Vitamin E has been reported as a scavenger of lipid peroxyl radicals and suppresses the generation of lipid hydroperoxides from cell membrane phospholipids, by acting synergistically with other antioxidant nutrients including vitamin C, carotene, melatonin and selenium [23]. The latter is reported to act both as an antioxidant and anti-inflammatory mediator. The antioxidant activity is achieved by the reduction of lipid and hydrogen peroxides, thus lowering free radicals and ROS spreading. Moreover, selenium supplementation plays a pivotal role in regulating thyroid function by improving the conversion of plasma thyroxine (T4) into the active hormone, T3 [49].

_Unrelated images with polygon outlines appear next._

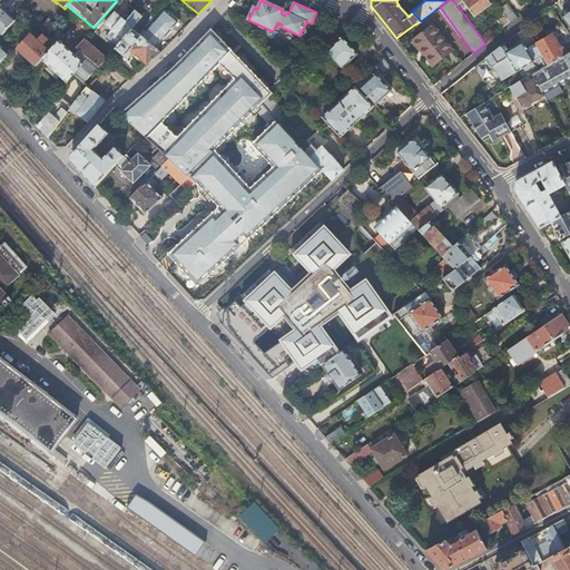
[(453,0),(457,5),(463,0),(474,16),(492,3),(489,0),(453,0)]
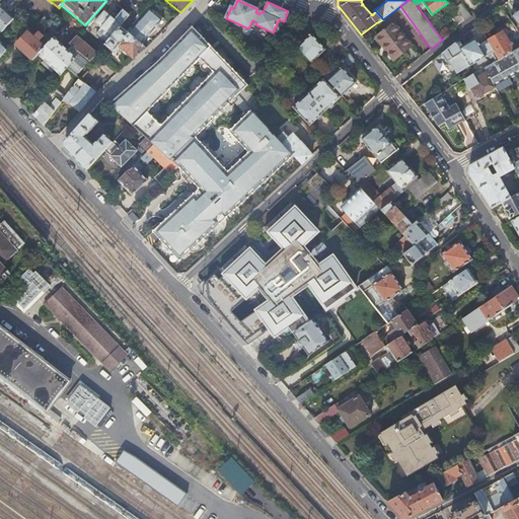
[(509,0),(508,1),(511,10),(518,7),(518,4),(517,0),(509,0)]
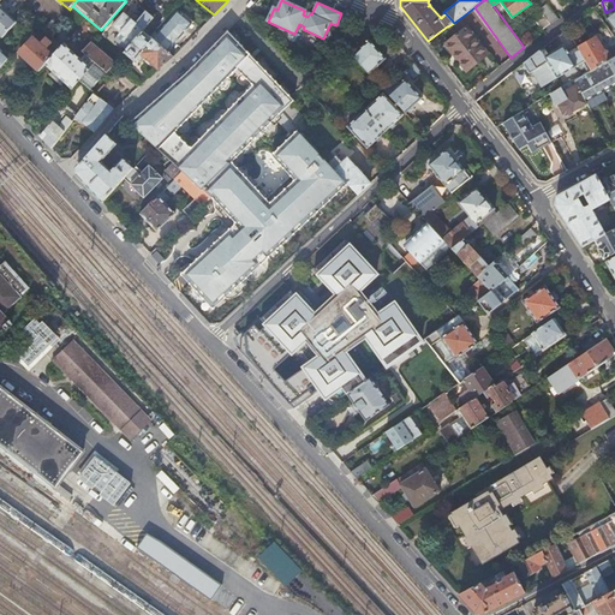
[(539,10),(549,24),(557,17),(548,4),(539,10)]
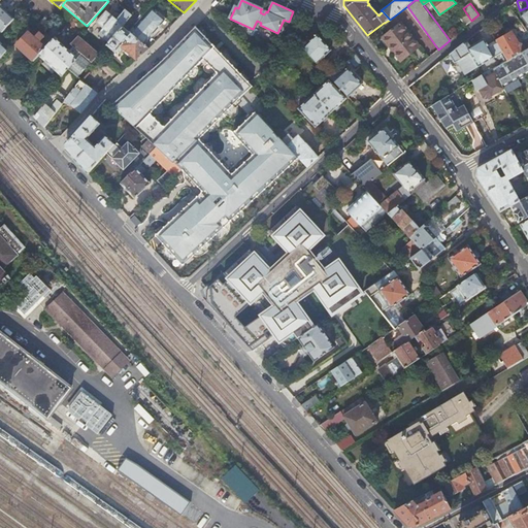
[(13,20),(0,6),(0,30),(2,32),(13,20)]
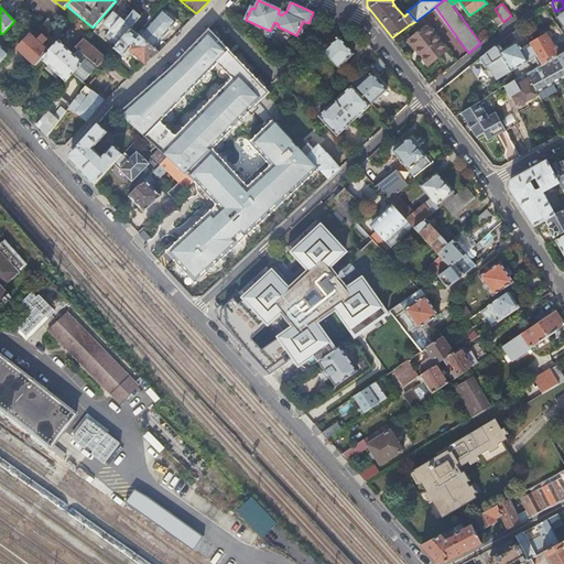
[(140,35),(153,47),(177,20),(163,9),(140,35)]
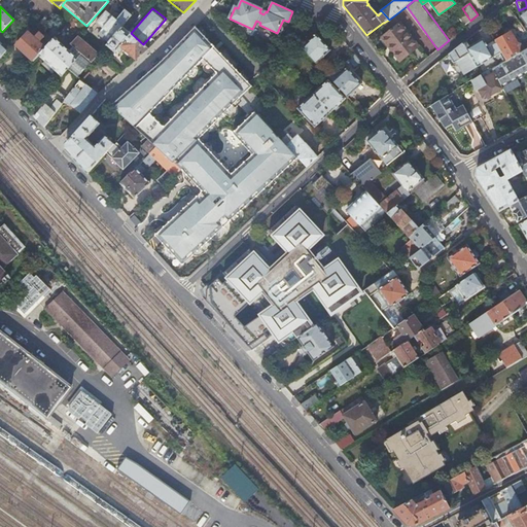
[(463,26),(470,21),(462,8),(455,13),(463,26)]
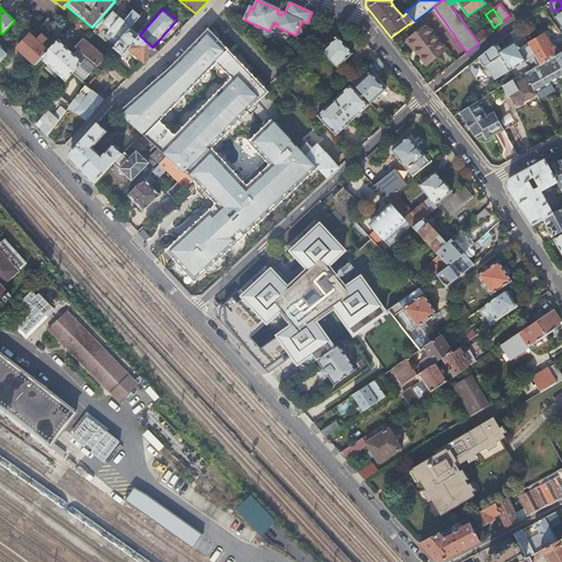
[(102,24),(121,38),(130,27),(139,15),(133,10),(126,18),(124,15),(121,15),(120,18),(113,12),(102,24)]
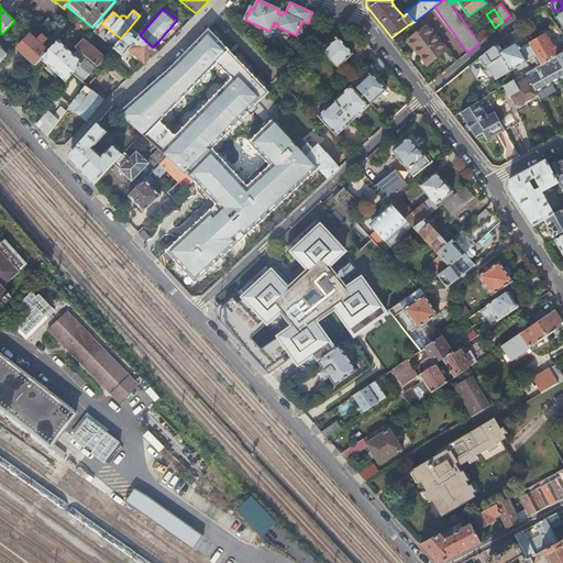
[(239,28),(245,33),(249,30),(243,23),(239,28)]
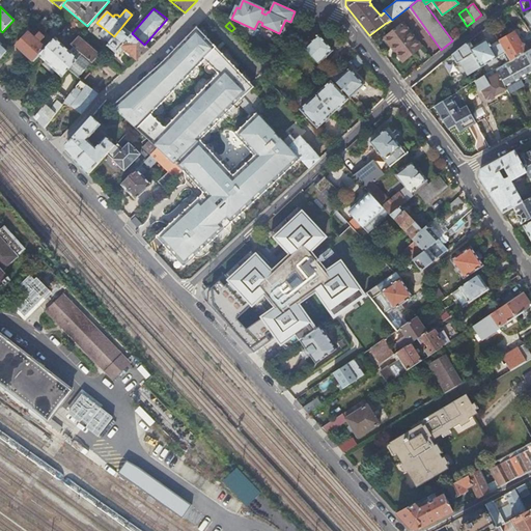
[(401,61),(420,47),(401,23),(383,37),(401,61)]
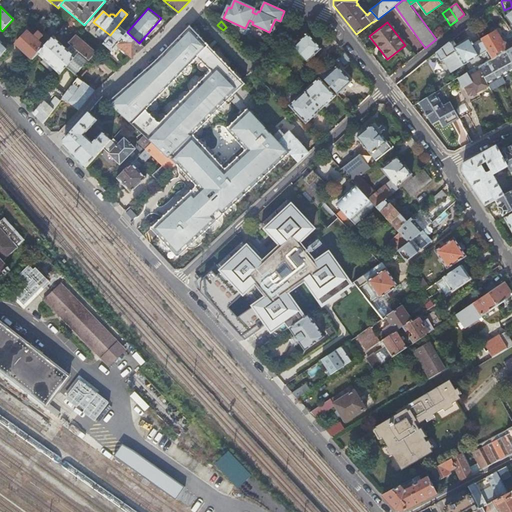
[(38,34),(47,43),(52,38),(56,33),(46,25),(38,34)]
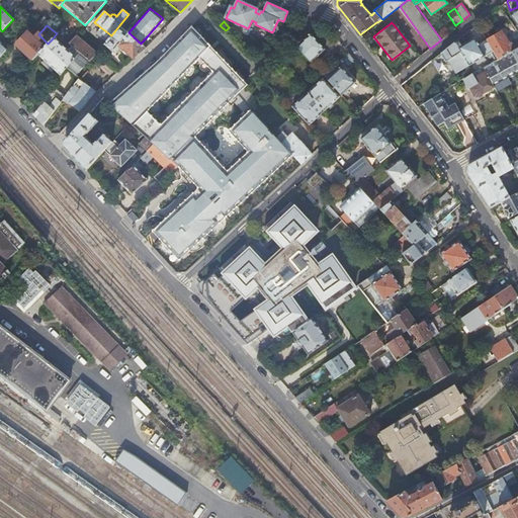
[(118,46),(134,59),(146,48),(141,44),(128,32),(119,25),(111,35),(104,44),(113,52),(118,46)]
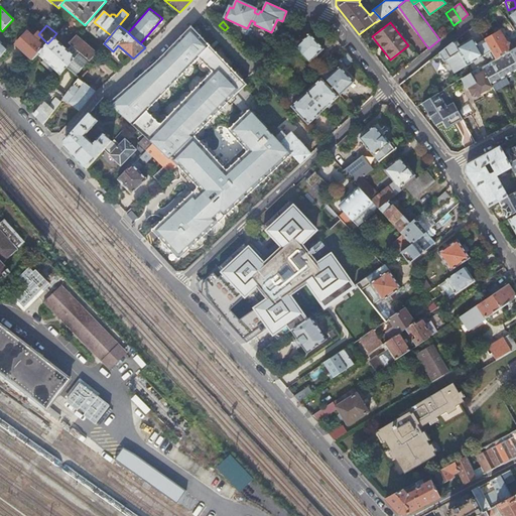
[(131,123),(146,137),(154,144),(169,159),(176,166),(198,188),(151,231),(177,260),(292,155),(272,133),(252,111),(251,109),(228,130),(247,151),(225,171),(194,136),(237,94),(244,88),(247,85),(191,26),(158,59),(110,103),(124,116),(131,123)]
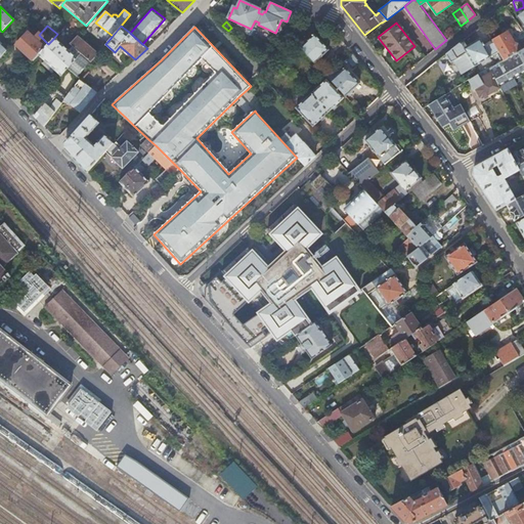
[(33,60),(38,55),(45,48),(34,37),(36,34),(35,28),(28,29),(28,33),(15,45),(33,60)]
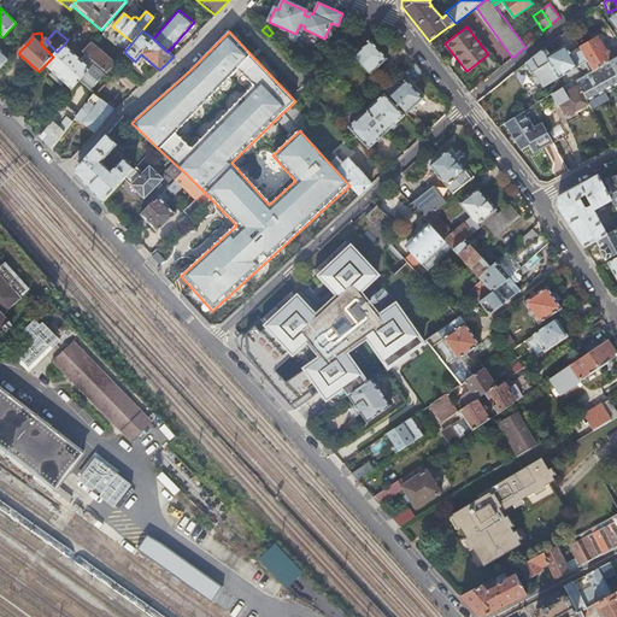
[(599,37),(580,48),(581,51),(587,60),(589,64),(593,70),(599,66),(597,62),(603,58),(605,63),(609,60),(616,56),(616,47),(610,52),(605,50),(599,37)]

Our data suggest that the appropriate administration of these micronutrientss may therefore have significant effects on redox status of follicular microenvironment and, ultimately, on IVF outcome.

The evidence that oocyte maturation, ovulation, luteolysis and follicle atresia are affected by ROS unbalance along with the demonstration that the oxidative stress might be influenced by micronutrients intake, supports our results reporting the effectiveness of this micronutrients supplementation also in term of oocyte quality. To our knowledge, only limited information is available on the impact of dietary micronutrients supplementation on IVF outcome.

Conclusion

In conclusion, the biochemical evaluations carried out in the present preliminary study points out that a micronutrients supplementation may decreases oxidative stress both in serum and in follicular fluid proteins and it is positively associated with oocytes quality. These information may be helpful for clinicians in the management of women undergoing IVF treatment.